Die Gegner des Epidemiengesetzes befürchten, dass der Bund bei Annahme des Erlasses zu viel Macht bei Impffragen erhält. Dadurch könnte ein Impfobligatorium viel eher als heute ausgesprochen werden, allenfalls unter Einfluss der Pharmaindustrie und der WHO.
Das umfassend modernisierte Epidemiengesetz enthält aus Sicht seiner Gegner zu viele unklare Begriffe, wie der Berner BDP-Politiker Peter Eberhart vor den Medien in Bern ausführte. Er präsentierte mit einer bunt gemischten Koalition inklusive den Nationalräten Urs Gasche (BDP/BE), Yvonne Gilli (Grüne/SG) und Lukas Reimann (SVP/SG) die Argumente des Nein-Komitees. Über das Epidemiengesetz wird am 22. September abgestimmt.
Die neuen Regelungen soll dem Bund bessere Möglichkeiten zur Vorbeugung und Bekämpfung gefährlicher Krankheiten geben. Doch was im Gesetz stehe, werde nach seiner Interpretation dazu führen, dass künftig jedes Jahr während der Grippesaison eine «besondere Lage» ausgerufen werden könne, sagte Eberhart.
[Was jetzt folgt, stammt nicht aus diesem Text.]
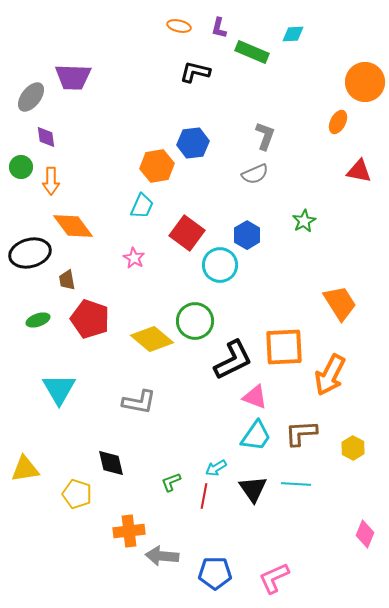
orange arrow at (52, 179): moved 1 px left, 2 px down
In solchen Situationen kann der Bund zu speziellen Massnahmen greifen, um eine Epidemie zu bekämpfen. Dazu gehört auch ein Impfobligatorium für «gefährdete Bevölkerungsgruppen» sowie exponierte Personen oder bestimmte Berufsgruppen. Ein solcher «Impfzwang» ist das Schlagwort der Gegner.
Nachbesserung gefordert
Er sei nicht grundsätzlich gegen ein Obligatorium, wenn es denn wirklich nötig sei, sagte Gasche, der das Gesetz im Nationalrat noch befürwortet hatte. Bei genauerem Lesen zeige sich aber, dass die Voraussetzungen für den Eingriff in die körperliche Integrität von Bürgern ungenügend umschrieben seien. Das Gesetz müsse deshalb nachgebessert werden.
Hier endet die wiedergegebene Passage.